Why, you may ask, did I need to be kept sane? 20 pages. Actually, 29 pages. I had my very first legit research paper where I had to footnote, translate original sources from Spanish, and basically go out of my way to research a tribe of people from the southern Atacama Desert.
Haven’t heard of them? Neither have…most people, anywhere! Even my professor thought I was off my rocker, but for some reason their story struck something in me, and when I found out this wasn’t going to be just a run of the mill research effort, I couldn’t drop it. Maybe it’s my inner masochist but I stuck with it, painfully translating journal articles from Spanish, checking out book after book on South America for 1, or if I was lucky, 2 pages of information. I ended up with a 3 page bibliography, a pretty substantial amount of historical references for a science person!
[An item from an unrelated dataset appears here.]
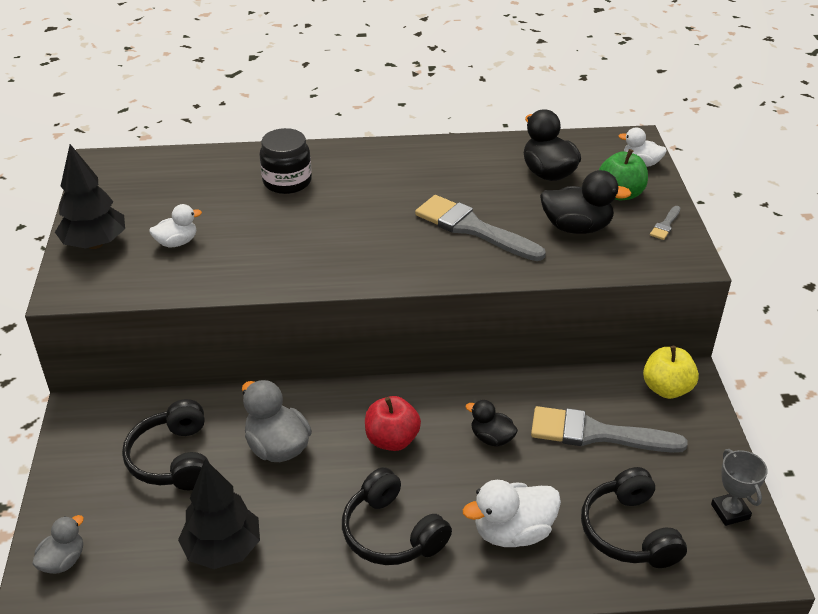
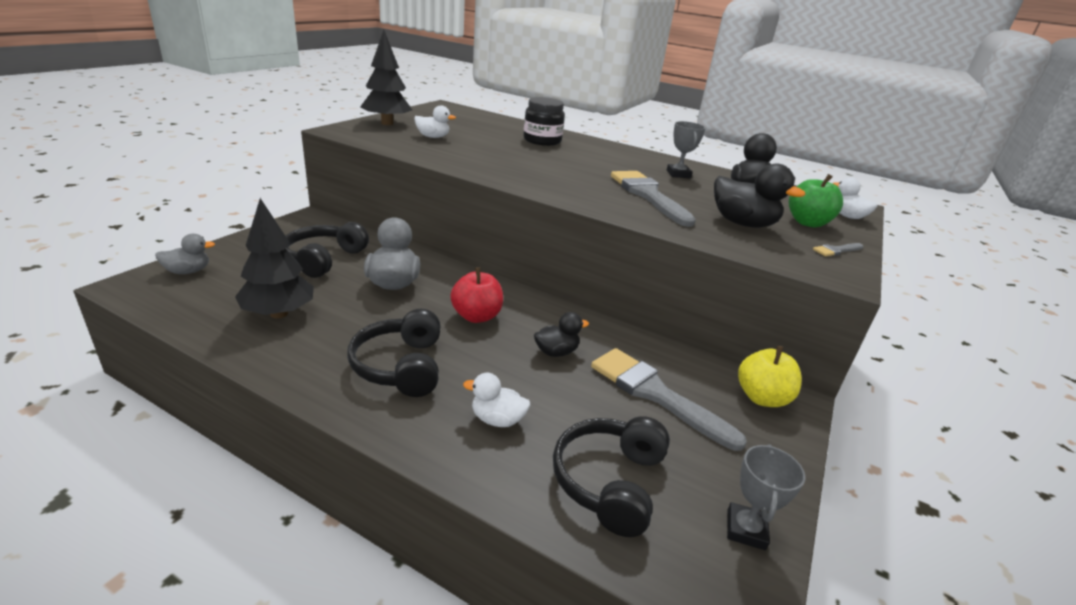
camera: 30 degrees right, 10 degrees down
(464, 172) = (678, 174): none -> grey trophy
(491, 438) = (556, 352): black duck -> black duck turned 90 degrees clockwise
(513, 532) = (497, 419): white duck -> white duck, size x0.61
So this paper basically sucked researching and it came down to 5 days before it was due and I still didn’t have a thesis. Not only did the Atacameños completely disprove my thesis, there was no discernable thesis in sight. Luckily the professor for that class, Professor Russell-Wood is absolutely ridiculously awesome. He made time for me 3 days before it was due and we sat down and just chatted about the research I had done so far and helped me figure out what to do with “the little buggers” as he put it. Thanks to some mad organizing and actually caring about the people at the end of the day, I was able to smash out a 29 page paper in 2 days and I’m very proud of what I was able to do. I’ve never written that much ever before. Honestly, I had some serious doubts that I even knew enough words to fill 20 pages, but thank goodness I picked a topic I was legitimately interested in and that i cared to a)research and b) put lots of time into writing about.
I think at the end of the day I realized I had more than a “thesis”…I had a story to tell. A story that hasn’t been told before, and one that I learnt from myself. Sure, they’re obscure and maybe I do think they’re crazy for living in a desert, but they have been conquered time and time again, from the Tiwanaku to the Inca, Spanish to the English, but no matter how many civilizations have asserted dominance over them, they have preserved their unique traditions and way of life. They had incredible perserverence, and to this day have so much pride in their ancestors (they rose against the Chilean government and got to rebury 10 of their ancestors — what you may not know is that the Atacama Desert is home to the oldest mummies in the world, they predate the egyptians — a couple of years ago). I think its good to remember that every story is worth telling. None is too small or insignificant. I love my majors :)
Oh…so I would like to insert here a shameless plug for the DMC. They absolutely saved my skin this week! I couldn’t figure out how to format something for my Study Abroad paperwork and they had a professional scanner and adobe photoshop and it took me 10 minutes to do what I couldn’t figure out in half an hour. They’re a great resource, and it’s also a great place to study (but don’t everyone run out and steal my new study place!)
So I’m going to get some sleep so i can go to lab at 7 tomorrow morning to get my virgin fruit flies :) Jess you better be coming to my Holiday party! There will be plenty of vegetables and pie for you to eat b/c I know you don’t do the whole turkey/holiday ham thing!